Segment Start: Excerpted data
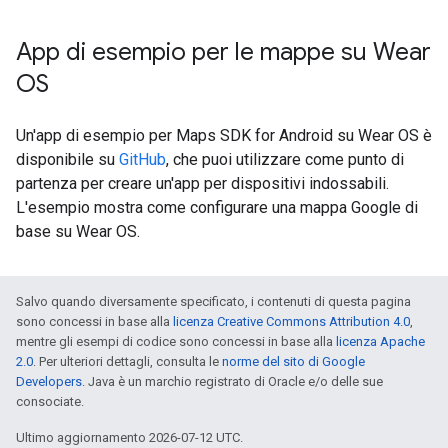
App di esempio per le mappe su Wear
OS
Un'app di esempio per Maps SDK for Android su Wear OS è
disponibile su
GitHub
, che puoi utilizzare come punto di
partenza per creare un'app per dispositivi indossabili.
L'esempio mostra come configurare una mappa Google di
base su Wear OS.
Salvo quando diversamente specificato, i contenuti di questa pagina
sono concessi in base alla
licenza Creative Commons Attribution 4.0
,
mentre gli esempi di codice sono concessi in base alla
licenza Apache
2.0
. Per ulteriori dettagli, consulta le
norme del sito di Google
Developers
. Java è un marchio registrato di Oracle e/o delle sue
consociate.
Ultimo aggiornamento 2026-07-12 UTC.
Segment End: Excerpted data
◆ Exercise objective ◆
Among the lines of the material, find those holding the word "base" and return them.

◆ The completed task ◆
base su Wear OS.
sono concessi in base alla
mentre gli esempi di codice sono concessi in base alla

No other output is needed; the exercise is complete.